Fortunately, there’s a regulation to handle the merger spree Spotify is partaking in, and it’s referred to as the Clayton Act. Passed in 1913 and strengthened in 1950, the concept is to cease monopolies by means of mergers, even when such monopolies are of their incipiency. A whole lot of states have comparable legal guidelines in opposition to mergers. Similarly, states and Congress and international regulators are debating privateness and knowledge legal guidelines, and what’s this Spotify downside if not a privateness and knowledge downside? Podcasters, in the event that they selected to prepare round this market construction downside, might have substantial political energy.

Today’s flourishing podcasting market is proof that we will have a various and financially viable media market. We simply need to cease gatekeeping in our markets for speech, stop vertical integration, finish the inappropriate use of different folks’s knowledge to let a intermediary like Spotify inappropriately monetize artwork it didn’t create, and retain open requirements like RSS for podcast distribution as an alternative of privatizing public utility features.

Oh, and it’s most likely a good suggestion to inform the Federal Trade Commission to dam the Ringer merger. They can try this, you already know.

Thanks for studying. And if you happen to favored this essay, you may enroll right here for extra problems with BIG, a publication on the best way to restore truthful commerce, innovation and democracy. If you wish to actually perceive the key historical past of monopoly energy, learn my e book, Goliath: The 100-Year War Between Monopoly Power and Democracy.


Matt Stoller

P.S. Here’s an electronic mail on CVS’s great ‘integration’ of its totally different traces of enterprise.

I’ve a further tactic CVS/Healthcare firms just lately employed to get much more cash out of these of us unlucky sufficient to be sick. I take a specialty pharmacy drug for an auto-immune illness. There is not any remedy however this drugs significantly improves my high quality of life and permits me to perform considerably usually and be gainfully employed fairly than on advantages. It is a really costly drug, taken month-to-month so I issue that into my determination when selecting a healthcare plan on the marketplace. Fortunately, the drug producer affords a rebate program that may scale back the price of that drug from $5000+ refill to $5. For years, I used to be capable of put that co-pay help card on file with the pharmacy and they’d invoice that immediately. My co-pay can be hit for the 12 months and I might relaxation a bit simpler realizing a hospital go to can be lined. 

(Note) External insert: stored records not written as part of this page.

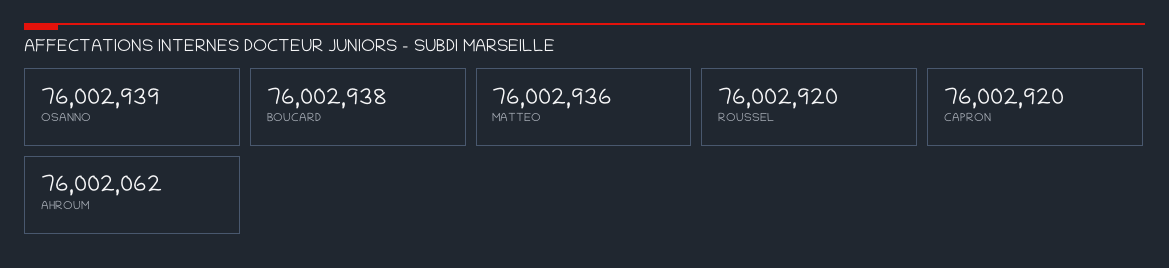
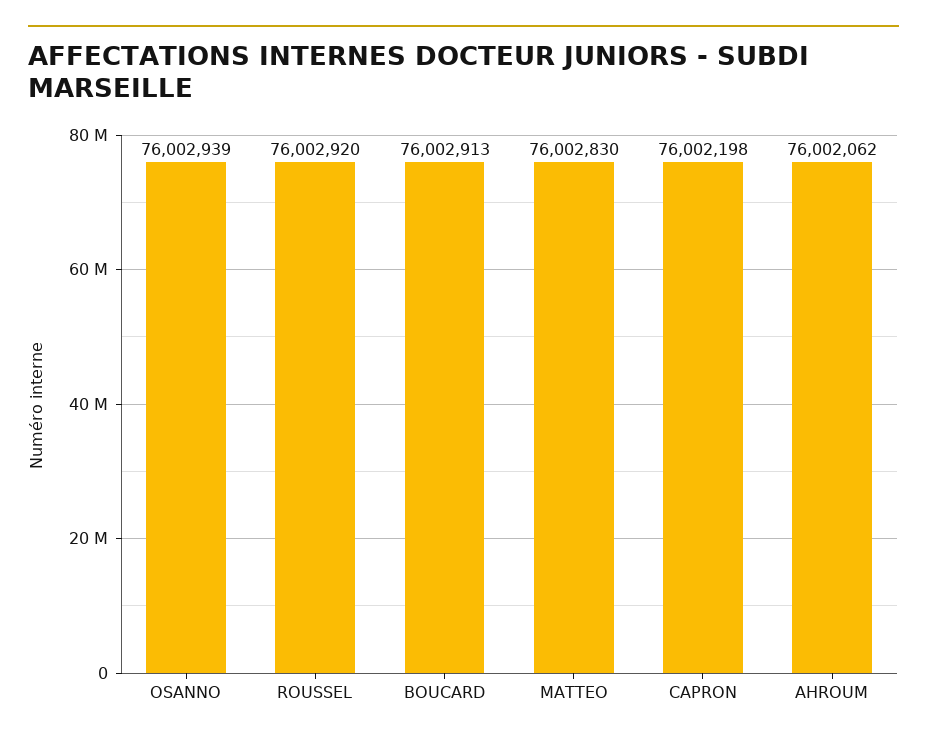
  {
    "OSANNO": 76002939,
-   "BOUCARD": 76002938,
+   "BOUCARD": 76002913,
-   "MATTEO": 76002936,
+   "MATTEO": 76002830,
    "ROUSSEL": 76002920,
-   "CAPRON": 76002920,
+   "CAPRON": 76002198,
    "AHROUM": 76002062
  }

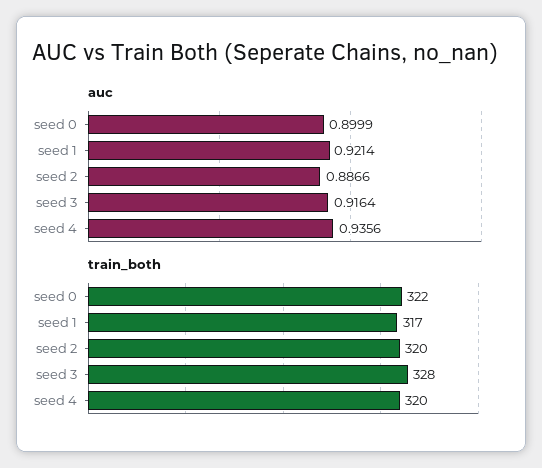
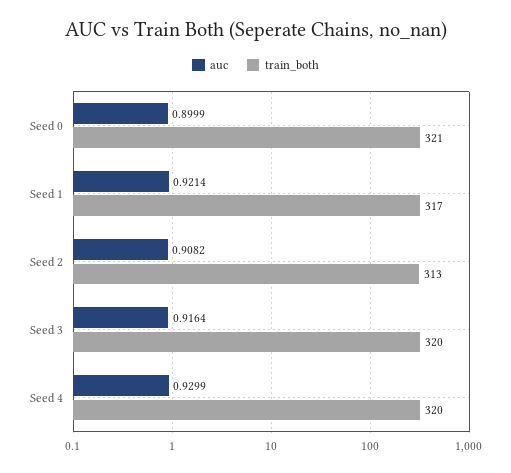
  {
    "auc": {
      "seed 0": 0.8999,
      "seed 1": 0.9214,
-     "seed 2": 0.8866,
+     "seed 2": 0.9082,
      "seed 3": 0.9164,
-     "seed 4": 0.9356
+     "seed 4": 0.9299
    },
    "train_both": {
-     "seed 0": 322,
+     "seed 0": 321,
      "seed 1": 317,
-     "seed 2": 320,
+     "seed 2": 313,
-     "seed 3": 328,
+     "seed 3": 320,
      "seed 4": 320
    }
  }

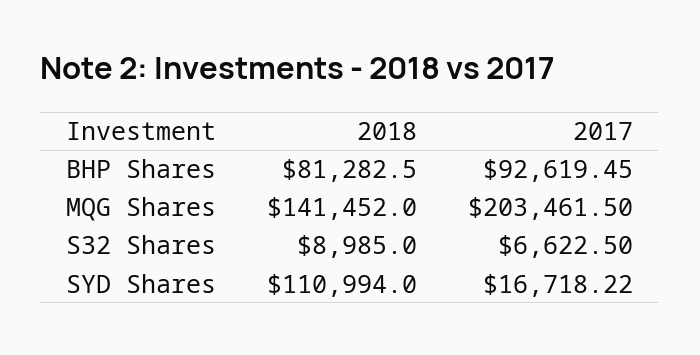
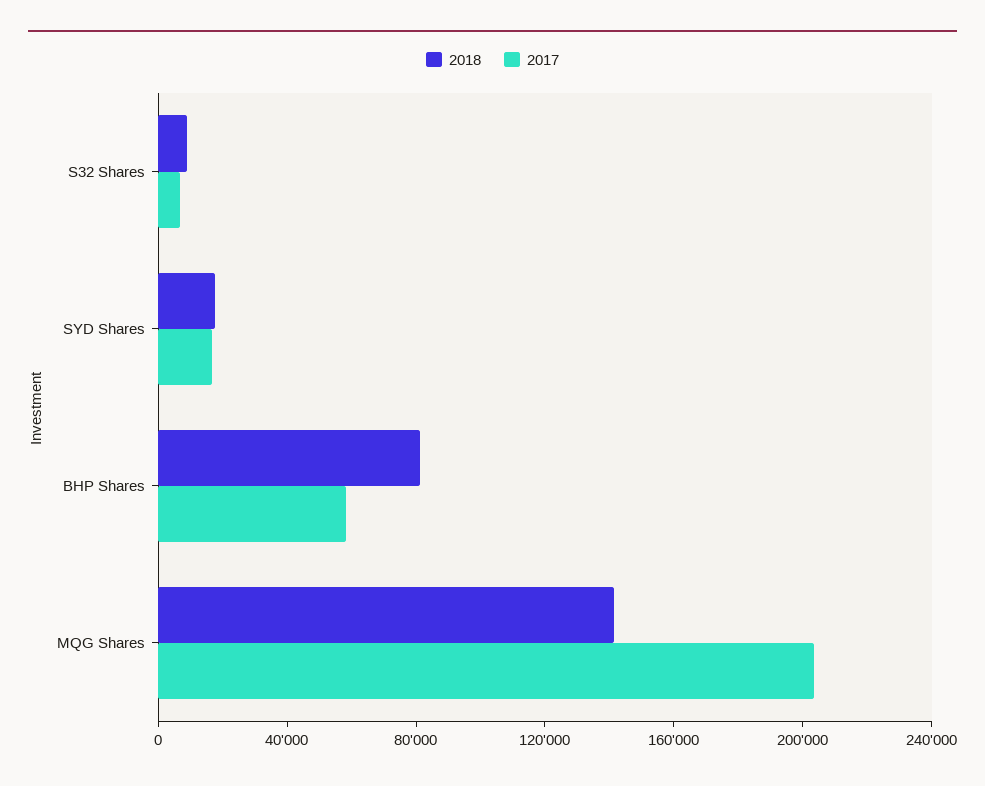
  {
    "2018": {
      "BHP Shares": 81282.5,
      "MQG Shares": 141452,
      "S32 Shares": 8985,
-     "SYD Shares": 110994
+     "SYD Shares": 20000
    },
    "2017": {
-     "BHP Shares": 92619.45,
+     "BHP Shares": 60000,
      "MQG Shares": 203461.5,
      "S32 Shares": 6622.5,
      "SYD Shares": 16718.22
    }
  }

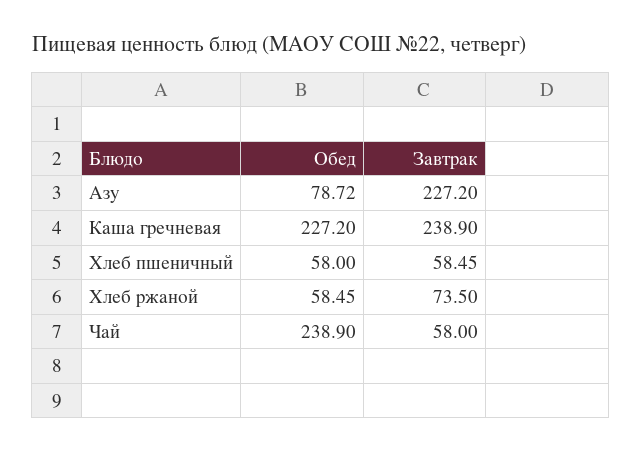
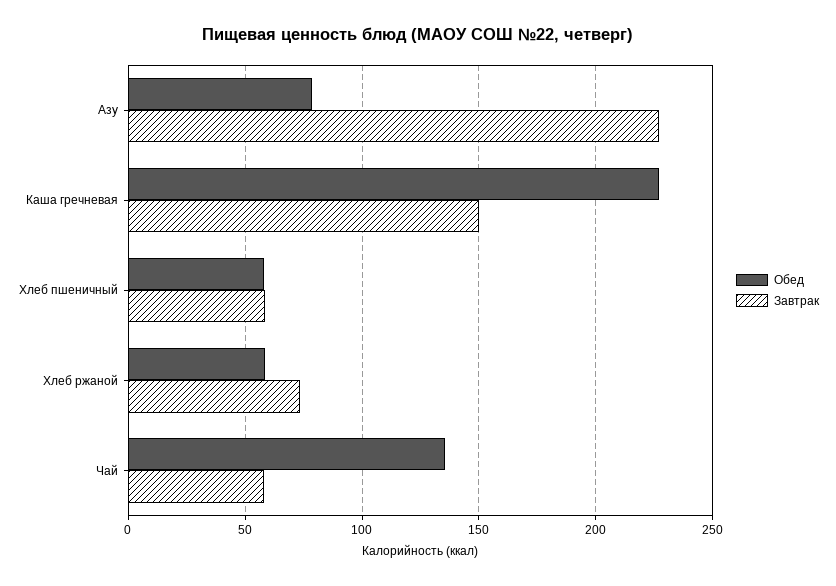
  {
    "Обед": {
      "Азу": 78.72,
      "Каша гречневая": 227.2,
      "Хлеб пшеничный": 58,
      "Хлеб ржаной": 58.45,
-     "Чай": 238.9
+     "Чай": 135
    },
    "Завтрак": {
      "Азу": 227.2,
-     "Каша гречневая": 238.9,
+     "Каша гречневая": 150,
      "Хлеб пшеничный": 58.45,
      "Хлеб ржаной": 73.5,
      "Чай": 58
    }
  }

Just a few years in the past, the insurance coverage firm stopped making use of co-pay help funds towards my deductible. When I referred to as to ask how they’d even know that I had paid for a prescription that was fulfilled by the pharmacy utilizing a co-pay help card, which they beforehand ought to have had no data even existed, they responded that the pharmacy managed all their prescription drug advantages now so the knowledge was “in-house” so to talk. Want to take a guess who the businesses have been? CVS Caremark and Blue Cross Blue Shield. For the report, on the South Carolina market that 12 months, BCBS was the one healthcare firm providing plans by means of healthcare.gov. This will not be a shot on the ACA, which helps me significantly by guaranteeing I can’t be denied protection for my preexisting situation, however the concept of calling one thing a “marketplace” when there is just one firm providing plans is ludicrous.

I’m lucky sufficient to have good credit score and a method to take in these ridiculous drug prices yearly however I’m positive tens of millions of Americans can’t simply put $5000 on a bank card and pay it off as over the course of the 12 months. On a facet be aware, I usually surprise how a lot of the “drug cost” I pay goes towards the expense of commercials for the drug I see each Sunday throughout NFL video games? 

Thanks on your time and I actually loved your e book. I inform everybody I do know to learn it to allow them to study concerning the bi-partisan efforts to erode small enterprise in America.